C'est pourquoi le CéceF (conseil d'églises chrétiennes en France) qui rassemble les représentants officiels des églises catholiques romaine, orthodoxe, anglicane, arménienne, et protestantes, notamment celles membres de la FPF, s'est prononcée officiellement en faveur de la Loi de 1905 et contre sa révision, et également contre d'éventuelles lois d'exception telles une loi sur le voile, par exemple. (le 21/1/2003)

Aujourd'hui, très peu de gens désirent en fait une révision de la Loi de 1905 : Sarkozy bien sûr, quelques églises évangéliques particulièrement proches des USA, donc le pentagone aussi… et Jean-Arnold de Clermont !
JAC, président de la FPF, qui a pris la présidence du CéceF juste après que celui-ci se prononce contre la révision de la Loi de 1905… et bien JAC, lui, veut réviser maintenant ! Et il a même réussit à faire produire un texte dans ce sens à la FPF !

Que reproche-t-il à la Loi de 1905 ?
- tout d'abord, son lien avec la Loi de 1901 (lien auquel les catholiques romains ne sont pas soumis, il est vrai) c'est là un problème interne à certaines églises protestantes, notamment l'ÉRF : l'antagonisme entre les protestants laïques et les protestants cléricaux sur l'éligibilité des salariés de l'association (par exemple les pasteurs) incompatible avec la Loi de 1901 ;
- il y a aussi le problème de l'objet de l'association : les associations cultuelles ont un objet exclusivement cultuel, toutes les autres activités (culturelles, éducatives, sociales, humanitaires, etc.) sont gérées par d'autres associations ; il est étonnant que cela dérange le président de la FPF, puisque justement la FPF est organisée en deux collèges, le collège des églises (avec les associations cultuelles) et le collège des œuvres et mouvements (avec toutes les autres associations)... là encore, il s'agit de régler par la bande un problème interne à la FPF, le problème du pouvoir…
- les autres points sont liés aux avantages de fait dont bénéficie l'église majoritaire par rapport aux autres, mais une réelle application de la Loi de 1905 devrait améliorer tout cela.

Car le gros du problème est là : dans tous les domaines, les difficultés pourraient être levées par une bonne application de la Loi de 1905.

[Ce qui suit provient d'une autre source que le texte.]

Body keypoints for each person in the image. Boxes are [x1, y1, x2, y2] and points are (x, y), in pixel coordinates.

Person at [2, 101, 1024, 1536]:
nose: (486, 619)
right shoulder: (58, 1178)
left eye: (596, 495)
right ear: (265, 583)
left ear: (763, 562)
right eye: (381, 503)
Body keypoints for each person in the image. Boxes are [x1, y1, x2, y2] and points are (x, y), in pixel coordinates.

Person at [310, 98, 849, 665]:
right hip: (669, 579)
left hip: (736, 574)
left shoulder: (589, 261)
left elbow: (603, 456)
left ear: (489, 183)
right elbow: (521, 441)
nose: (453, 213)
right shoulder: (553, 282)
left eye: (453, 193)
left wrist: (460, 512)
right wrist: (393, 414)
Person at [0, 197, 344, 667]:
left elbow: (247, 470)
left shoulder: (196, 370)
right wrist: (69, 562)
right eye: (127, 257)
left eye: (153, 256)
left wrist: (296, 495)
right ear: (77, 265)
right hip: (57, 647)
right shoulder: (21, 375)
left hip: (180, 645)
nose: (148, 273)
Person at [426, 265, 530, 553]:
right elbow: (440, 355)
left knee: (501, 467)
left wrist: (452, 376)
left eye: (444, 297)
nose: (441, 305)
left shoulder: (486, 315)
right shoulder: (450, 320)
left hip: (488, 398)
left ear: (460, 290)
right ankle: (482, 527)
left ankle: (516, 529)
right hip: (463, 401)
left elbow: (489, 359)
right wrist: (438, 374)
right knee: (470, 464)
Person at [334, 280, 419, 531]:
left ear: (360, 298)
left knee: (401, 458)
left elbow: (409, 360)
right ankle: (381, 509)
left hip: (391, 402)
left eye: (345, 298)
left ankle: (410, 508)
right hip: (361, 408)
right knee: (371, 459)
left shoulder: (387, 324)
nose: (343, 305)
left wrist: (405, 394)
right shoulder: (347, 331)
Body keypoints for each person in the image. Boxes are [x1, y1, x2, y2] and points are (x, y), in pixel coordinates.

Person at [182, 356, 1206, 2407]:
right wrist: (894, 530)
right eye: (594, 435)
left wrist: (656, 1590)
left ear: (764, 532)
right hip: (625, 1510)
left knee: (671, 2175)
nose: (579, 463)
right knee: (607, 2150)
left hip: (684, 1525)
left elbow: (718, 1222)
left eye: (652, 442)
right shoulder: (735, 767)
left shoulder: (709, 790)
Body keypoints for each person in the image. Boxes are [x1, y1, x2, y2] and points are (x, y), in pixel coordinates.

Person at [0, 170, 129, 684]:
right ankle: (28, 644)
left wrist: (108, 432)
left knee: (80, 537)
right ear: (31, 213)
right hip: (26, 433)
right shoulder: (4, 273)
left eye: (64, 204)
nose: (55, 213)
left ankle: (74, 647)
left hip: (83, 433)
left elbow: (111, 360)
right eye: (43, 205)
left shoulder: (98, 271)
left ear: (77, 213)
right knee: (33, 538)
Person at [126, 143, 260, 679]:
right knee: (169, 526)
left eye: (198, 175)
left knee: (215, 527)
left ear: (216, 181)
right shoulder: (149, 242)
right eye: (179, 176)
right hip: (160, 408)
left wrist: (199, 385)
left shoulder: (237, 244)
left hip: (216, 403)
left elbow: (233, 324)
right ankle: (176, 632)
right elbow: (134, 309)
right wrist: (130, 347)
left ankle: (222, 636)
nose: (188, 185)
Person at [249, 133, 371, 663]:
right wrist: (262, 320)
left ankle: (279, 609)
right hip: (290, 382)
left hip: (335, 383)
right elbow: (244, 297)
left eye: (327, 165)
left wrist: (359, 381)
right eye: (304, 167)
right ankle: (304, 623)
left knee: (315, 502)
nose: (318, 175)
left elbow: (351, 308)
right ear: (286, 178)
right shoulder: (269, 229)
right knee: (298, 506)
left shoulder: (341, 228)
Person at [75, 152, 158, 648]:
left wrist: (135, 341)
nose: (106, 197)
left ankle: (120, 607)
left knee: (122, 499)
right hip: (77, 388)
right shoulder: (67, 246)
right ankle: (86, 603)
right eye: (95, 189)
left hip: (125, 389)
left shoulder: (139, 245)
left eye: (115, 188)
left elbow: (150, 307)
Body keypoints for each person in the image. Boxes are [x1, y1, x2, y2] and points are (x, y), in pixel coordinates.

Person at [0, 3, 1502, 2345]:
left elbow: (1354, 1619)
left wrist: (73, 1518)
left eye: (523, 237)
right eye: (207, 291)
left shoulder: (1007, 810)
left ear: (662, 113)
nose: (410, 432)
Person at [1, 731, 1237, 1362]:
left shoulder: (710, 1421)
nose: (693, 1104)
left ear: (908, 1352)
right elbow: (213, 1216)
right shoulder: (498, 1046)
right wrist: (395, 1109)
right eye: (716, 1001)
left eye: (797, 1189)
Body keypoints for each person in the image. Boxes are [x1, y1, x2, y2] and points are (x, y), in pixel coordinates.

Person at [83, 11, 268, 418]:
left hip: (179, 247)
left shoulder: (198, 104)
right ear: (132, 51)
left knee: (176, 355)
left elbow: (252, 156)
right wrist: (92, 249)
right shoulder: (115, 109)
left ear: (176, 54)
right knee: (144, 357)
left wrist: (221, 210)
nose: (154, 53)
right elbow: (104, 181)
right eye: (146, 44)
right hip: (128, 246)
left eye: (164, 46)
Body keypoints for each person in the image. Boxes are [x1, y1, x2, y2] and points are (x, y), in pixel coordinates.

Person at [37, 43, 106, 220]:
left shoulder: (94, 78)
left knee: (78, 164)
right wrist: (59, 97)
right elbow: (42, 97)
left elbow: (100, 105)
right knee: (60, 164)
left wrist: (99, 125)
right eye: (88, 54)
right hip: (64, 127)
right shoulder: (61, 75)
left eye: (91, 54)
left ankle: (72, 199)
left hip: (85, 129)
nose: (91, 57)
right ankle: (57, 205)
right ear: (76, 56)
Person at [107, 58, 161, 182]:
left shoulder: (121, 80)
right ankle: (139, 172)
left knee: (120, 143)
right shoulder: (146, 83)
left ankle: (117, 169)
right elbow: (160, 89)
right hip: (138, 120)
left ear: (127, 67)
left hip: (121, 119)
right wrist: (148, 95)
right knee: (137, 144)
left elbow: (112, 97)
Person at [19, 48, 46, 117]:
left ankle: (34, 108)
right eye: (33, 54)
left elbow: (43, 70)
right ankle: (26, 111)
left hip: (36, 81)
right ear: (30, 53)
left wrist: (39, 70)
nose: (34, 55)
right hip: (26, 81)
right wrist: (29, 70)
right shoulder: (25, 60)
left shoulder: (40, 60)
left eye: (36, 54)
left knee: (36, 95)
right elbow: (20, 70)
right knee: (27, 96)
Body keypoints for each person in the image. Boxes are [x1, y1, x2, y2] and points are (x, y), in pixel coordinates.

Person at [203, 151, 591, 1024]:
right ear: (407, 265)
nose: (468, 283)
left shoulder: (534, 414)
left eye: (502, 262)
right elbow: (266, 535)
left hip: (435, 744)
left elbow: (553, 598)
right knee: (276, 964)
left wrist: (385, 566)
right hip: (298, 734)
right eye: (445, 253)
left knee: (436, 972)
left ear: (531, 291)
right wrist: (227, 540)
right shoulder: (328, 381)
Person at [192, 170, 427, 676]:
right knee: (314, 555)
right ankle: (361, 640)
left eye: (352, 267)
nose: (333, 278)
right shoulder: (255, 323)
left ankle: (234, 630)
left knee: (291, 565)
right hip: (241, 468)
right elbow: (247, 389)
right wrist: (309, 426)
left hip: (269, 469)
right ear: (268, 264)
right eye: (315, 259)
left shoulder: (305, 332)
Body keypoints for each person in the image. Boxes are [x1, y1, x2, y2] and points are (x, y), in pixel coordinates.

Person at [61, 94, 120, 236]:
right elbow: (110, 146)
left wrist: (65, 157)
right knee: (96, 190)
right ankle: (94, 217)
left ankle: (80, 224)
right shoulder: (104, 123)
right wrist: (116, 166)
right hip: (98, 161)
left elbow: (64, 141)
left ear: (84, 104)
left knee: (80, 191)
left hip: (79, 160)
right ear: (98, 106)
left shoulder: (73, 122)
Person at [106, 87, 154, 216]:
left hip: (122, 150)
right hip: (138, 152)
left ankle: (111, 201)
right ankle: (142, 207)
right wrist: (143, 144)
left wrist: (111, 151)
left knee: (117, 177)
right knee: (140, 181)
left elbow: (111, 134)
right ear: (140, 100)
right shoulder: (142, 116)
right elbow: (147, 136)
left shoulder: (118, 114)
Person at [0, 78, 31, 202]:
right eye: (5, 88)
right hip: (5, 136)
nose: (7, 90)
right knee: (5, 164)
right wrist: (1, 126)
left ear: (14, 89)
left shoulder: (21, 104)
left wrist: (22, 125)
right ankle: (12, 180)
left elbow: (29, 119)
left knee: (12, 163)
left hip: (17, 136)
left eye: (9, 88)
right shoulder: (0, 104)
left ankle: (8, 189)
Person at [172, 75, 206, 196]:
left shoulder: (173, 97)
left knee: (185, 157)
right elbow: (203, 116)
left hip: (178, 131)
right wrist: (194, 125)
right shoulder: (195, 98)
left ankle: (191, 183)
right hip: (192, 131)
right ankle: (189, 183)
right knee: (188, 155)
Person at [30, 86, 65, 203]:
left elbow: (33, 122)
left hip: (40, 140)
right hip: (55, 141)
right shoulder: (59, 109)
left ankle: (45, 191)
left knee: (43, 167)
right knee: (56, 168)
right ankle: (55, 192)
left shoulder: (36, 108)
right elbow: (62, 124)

Puisque, paradoxalement à ce qu'elle affirme dans son article 2, la Loi de 1905 organise la reconnaissance par les pouvoirs publics des organisations cultuelles, arrêtons de n'en reconnaître que 4 (ou 3½) et appliquons la Loi à tous les cultes effectifs en France (la Loi de 1905 fixe même le quorum par commune pour créer une association cultuelle !).

Commençons donc par appliquer la Loi de 1905,

utilisons toute les possibilités qu'elle offre,
et nous verrons rapidement qu'il n'est pas utile de la modifier.